I’ve probably been more than a little snooty in the past about reviews on Amazon, and not only those that have neglected to offer unabashed praise to my own work. Too often their combined effect is to reinforce one’s prejudices about a particular book rather than to provoke or challenge. Sometimes they can completely confound their intended purpose. Consider, for example, the reviews of 50 Shades of Grey: the one-star dismissals suggest the book might be a source of dumb fun if read while very drunk, while the five-star paeans conspire to make it sound tedious. And that’s before you confront your snobbish instincts and ask whether reviewers’ poor spelling and grammar entitle you to disregard what they have to say about the literary quality of a book.

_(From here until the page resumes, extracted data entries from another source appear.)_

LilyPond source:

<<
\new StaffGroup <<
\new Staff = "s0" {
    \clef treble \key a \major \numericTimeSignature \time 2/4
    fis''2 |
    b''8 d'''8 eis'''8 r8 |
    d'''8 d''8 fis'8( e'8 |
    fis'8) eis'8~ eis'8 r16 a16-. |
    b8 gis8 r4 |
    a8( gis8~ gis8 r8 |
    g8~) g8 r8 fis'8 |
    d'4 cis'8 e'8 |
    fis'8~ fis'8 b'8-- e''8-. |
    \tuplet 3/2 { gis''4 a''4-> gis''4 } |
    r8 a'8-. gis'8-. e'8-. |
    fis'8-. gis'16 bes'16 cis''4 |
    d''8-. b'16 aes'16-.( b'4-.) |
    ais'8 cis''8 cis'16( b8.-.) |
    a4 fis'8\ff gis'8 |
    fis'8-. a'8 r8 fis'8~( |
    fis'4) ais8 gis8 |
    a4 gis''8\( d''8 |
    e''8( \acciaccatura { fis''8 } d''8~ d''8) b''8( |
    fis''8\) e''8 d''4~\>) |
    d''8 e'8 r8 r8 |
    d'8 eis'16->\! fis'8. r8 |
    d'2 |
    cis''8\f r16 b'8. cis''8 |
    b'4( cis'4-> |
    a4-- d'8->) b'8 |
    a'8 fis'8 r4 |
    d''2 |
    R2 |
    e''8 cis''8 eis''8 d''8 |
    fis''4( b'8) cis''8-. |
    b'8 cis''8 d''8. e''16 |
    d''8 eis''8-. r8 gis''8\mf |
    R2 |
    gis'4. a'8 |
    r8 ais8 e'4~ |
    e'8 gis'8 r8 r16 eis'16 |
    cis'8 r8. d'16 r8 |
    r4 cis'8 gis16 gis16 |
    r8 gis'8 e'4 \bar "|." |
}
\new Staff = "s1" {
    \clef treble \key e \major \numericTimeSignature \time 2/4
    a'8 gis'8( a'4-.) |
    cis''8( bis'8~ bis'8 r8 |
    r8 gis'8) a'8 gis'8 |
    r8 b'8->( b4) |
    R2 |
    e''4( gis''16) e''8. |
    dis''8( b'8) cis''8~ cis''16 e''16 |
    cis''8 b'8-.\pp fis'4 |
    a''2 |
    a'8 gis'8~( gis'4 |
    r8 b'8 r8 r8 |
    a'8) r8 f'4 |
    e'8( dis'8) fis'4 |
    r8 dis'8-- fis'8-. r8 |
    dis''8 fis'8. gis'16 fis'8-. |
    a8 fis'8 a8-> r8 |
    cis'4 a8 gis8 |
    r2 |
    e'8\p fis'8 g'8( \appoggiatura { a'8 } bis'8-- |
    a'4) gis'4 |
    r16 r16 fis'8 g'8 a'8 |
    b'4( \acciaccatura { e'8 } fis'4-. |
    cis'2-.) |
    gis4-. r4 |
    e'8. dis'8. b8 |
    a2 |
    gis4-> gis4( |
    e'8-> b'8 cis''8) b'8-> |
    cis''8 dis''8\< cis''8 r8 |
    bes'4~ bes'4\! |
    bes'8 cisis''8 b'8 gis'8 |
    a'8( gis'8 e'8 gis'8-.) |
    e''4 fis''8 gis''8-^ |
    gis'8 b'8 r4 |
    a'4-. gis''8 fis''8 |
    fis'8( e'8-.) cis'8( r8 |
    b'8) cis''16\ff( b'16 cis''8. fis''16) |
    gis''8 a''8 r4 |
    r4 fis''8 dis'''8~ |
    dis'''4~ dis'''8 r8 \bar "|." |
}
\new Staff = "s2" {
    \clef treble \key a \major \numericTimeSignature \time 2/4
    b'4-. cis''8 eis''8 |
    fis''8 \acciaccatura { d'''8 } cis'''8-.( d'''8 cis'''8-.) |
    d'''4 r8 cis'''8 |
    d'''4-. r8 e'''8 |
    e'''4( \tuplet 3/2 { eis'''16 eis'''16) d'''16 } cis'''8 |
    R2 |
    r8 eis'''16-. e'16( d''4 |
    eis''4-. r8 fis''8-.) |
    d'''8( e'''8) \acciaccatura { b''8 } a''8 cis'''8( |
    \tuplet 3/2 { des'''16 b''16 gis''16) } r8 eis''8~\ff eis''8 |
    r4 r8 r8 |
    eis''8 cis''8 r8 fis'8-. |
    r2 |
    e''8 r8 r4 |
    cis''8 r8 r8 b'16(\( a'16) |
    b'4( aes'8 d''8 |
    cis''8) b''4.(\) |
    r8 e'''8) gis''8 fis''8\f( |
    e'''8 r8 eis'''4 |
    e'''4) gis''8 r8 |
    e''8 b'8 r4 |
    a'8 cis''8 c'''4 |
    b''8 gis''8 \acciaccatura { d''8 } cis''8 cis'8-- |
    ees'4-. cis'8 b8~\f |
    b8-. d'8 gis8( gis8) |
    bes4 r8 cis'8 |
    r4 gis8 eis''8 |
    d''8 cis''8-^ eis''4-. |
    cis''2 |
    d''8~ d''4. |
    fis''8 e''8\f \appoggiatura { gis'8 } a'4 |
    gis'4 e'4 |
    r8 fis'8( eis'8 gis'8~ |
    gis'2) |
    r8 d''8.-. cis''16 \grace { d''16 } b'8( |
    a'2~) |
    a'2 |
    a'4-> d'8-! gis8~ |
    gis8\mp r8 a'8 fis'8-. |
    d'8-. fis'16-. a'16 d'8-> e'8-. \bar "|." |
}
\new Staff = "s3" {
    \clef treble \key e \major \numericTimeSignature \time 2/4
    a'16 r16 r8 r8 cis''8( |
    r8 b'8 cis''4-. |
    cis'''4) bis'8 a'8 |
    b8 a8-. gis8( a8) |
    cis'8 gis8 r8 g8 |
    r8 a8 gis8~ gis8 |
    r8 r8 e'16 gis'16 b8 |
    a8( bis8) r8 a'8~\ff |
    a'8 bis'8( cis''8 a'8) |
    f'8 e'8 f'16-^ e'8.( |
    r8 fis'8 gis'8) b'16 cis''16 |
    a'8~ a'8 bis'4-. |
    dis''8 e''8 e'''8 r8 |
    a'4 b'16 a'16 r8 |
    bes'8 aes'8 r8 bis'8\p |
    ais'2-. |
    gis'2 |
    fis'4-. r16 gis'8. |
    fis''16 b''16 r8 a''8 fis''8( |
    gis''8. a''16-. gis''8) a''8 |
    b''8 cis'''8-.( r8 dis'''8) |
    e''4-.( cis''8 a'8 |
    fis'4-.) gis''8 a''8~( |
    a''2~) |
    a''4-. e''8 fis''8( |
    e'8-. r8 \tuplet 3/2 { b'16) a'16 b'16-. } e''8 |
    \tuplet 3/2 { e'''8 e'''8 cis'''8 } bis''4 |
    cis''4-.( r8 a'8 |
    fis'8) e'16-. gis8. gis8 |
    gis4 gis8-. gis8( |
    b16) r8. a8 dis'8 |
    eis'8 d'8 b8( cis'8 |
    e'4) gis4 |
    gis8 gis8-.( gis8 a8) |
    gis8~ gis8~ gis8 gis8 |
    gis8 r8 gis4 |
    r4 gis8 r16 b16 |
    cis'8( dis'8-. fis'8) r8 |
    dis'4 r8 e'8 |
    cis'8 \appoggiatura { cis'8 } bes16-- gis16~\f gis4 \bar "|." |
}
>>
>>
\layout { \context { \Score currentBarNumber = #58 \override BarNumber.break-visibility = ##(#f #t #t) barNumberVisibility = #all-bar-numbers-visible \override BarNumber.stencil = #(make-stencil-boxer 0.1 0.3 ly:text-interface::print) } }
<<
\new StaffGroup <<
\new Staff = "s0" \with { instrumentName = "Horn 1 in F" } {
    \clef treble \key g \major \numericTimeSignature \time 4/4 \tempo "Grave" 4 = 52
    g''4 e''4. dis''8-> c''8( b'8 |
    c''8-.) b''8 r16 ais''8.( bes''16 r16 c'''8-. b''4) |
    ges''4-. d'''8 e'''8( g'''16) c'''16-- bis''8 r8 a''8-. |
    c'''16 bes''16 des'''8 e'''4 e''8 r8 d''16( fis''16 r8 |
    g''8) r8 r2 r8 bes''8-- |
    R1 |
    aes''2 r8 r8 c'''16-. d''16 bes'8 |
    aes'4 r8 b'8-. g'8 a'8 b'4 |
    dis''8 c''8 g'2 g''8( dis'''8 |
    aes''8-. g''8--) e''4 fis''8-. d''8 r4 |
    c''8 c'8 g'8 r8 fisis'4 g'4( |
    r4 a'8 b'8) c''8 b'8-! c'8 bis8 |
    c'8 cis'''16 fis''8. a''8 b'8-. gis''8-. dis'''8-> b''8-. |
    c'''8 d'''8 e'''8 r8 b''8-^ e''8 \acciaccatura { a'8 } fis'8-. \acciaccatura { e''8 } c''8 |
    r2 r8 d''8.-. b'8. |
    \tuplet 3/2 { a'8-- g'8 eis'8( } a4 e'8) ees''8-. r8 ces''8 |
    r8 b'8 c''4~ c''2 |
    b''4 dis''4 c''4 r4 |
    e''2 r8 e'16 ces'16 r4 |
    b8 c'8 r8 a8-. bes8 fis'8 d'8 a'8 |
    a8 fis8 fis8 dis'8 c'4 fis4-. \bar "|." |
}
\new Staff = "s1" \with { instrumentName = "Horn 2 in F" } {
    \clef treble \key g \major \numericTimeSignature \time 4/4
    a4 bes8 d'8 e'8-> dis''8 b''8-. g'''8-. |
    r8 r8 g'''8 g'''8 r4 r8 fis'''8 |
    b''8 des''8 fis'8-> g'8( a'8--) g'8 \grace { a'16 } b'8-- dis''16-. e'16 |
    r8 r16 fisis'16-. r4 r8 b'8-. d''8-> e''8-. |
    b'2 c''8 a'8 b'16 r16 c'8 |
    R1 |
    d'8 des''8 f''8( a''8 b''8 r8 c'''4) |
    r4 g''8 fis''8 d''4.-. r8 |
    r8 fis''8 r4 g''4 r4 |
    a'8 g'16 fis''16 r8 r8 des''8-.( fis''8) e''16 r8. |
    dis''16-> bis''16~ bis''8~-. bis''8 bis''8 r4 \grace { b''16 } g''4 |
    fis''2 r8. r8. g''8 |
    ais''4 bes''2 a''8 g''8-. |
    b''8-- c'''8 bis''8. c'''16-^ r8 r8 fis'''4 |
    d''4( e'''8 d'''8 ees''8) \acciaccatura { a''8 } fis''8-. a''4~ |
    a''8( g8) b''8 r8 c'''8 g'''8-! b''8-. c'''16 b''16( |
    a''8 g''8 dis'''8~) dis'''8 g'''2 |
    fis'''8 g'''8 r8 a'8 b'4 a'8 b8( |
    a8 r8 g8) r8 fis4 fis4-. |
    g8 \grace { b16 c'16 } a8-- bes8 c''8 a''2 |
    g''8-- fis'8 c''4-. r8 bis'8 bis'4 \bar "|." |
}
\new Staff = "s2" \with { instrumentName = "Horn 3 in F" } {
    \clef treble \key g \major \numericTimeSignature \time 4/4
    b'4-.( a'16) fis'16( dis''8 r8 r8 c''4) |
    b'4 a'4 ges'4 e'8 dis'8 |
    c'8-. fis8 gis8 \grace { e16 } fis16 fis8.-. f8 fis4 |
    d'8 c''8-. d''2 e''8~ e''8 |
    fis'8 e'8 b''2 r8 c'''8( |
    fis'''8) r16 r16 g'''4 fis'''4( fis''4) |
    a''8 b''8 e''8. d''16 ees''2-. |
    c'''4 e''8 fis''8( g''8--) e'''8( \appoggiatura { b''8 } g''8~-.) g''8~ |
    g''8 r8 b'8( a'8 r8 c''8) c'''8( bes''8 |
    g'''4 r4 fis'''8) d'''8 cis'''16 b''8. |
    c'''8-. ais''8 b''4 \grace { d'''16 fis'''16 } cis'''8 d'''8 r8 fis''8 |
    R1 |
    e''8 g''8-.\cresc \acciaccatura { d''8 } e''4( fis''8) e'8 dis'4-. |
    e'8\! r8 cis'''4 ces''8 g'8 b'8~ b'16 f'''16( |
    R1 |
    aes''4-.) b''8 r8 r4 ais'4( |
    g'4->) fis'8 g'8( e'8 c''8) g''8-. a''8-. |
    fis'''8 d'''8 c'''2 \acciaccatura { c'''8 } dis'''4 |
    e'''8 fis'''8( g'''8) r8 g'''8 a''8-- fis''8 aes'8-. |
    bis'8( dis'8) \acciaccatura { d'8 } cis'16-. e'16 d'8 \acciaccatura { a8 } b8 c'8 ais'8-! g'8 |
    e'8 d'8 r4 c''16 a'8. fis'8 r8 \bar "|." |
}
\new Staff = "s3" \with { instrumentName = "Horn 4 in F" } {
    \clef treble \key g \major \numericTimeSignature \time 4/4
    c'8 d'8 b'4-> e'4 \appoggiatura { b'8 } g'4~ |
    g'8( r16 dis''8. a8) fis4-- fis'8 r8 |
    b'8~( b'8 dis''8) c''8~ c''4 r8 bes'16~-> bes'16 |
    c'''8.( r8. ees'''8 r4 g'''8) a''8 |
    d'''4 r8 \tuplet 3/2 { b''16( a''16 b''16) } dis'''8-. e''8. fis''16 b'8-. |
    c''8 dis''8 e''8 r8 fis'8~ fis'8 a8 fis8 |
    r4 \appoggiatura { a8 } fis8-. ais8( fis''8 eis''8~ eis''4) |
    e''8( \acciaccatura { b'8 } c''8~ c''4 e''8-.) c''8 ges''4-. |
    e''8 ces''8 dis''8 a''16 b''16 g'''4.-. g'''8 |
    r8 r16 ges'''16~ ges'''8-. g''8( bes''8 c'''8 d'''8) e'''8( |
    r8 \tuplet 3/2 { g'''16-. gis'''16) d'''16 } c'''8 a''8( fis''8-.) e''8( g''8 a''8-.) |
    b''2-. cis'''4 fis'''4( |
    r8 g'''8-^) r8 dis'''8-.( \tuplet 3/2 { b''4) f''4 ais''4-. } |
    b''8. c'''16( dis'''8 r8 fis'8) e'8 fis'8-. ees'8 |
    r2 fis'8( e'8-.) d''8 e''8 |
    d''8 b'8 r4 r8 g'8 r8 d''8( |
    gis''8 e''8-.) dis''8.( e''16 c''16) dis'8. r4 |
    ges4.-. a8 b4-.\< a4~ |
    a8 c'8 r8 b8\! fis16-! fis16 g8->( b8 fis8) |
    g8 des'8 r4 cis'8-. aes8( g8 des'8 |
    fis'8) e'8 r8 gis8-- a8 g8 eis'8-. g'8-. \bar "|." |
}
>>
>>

But every now and then a review catches me off guard. I was particularly taken by what Annie Wright had to say about Douglas Coupland’s essay collection Shopping In Jail:
I probably didn't understand the reason for this book being written in the first place or maybe it's just gone ovr [sic] the top of my head.
Oh, the sneery literature graduate in me might want to dismiss Ms Wright – whose main interests, if her Amazon profile is anything to go by, revolve around doing interesting things with wool – but those 26 words do what all great literature should. They tantalise, they tease, they make the reader wonder. Why did Annie put down her knitting to read this book? It’s not one of Coupland’s novels, something she might have overheard them discussing on Front Row, or just picked up because the cover looked enticing and she needed one more paperback to make the 3-for-2 work. It’s a short, slightly overpriced selection of his musings about contemporary society, more like a selection of blog posts than anything.
But Annie’s going to have her say, oh yes she is. And her say is devastating: not that this is a bad book or a dull book or an offensive book, but a book that, as far as she can see, has no reason to be. It’s worse than bad. It’s pointless. Sadly, the cultural cringe then kicks in and she starts to wonder whether it’s all her fault after all. But for half a sentence, she was the critic who lives inside every writer’s head, the one asking why you even bother to turn on the laptop of a morning. Her tone is level, polite, even apologetic: oddly, she reminds me of one of Coupland’s own characters, Karen from Girlfriend in a Coma, who wakes up from a 17-year sleep, at once confused by the world into which she has appeared and also more aware of what’s happening than anyone else around her. It’s as if Coupland has been confronted by his own creation, who calmly stabs him through the heart with a huge knitting needle. And to be honest, if I could provoke a reaction like that from a single reader I’d be more than happy. So long as she gave me at least four stars.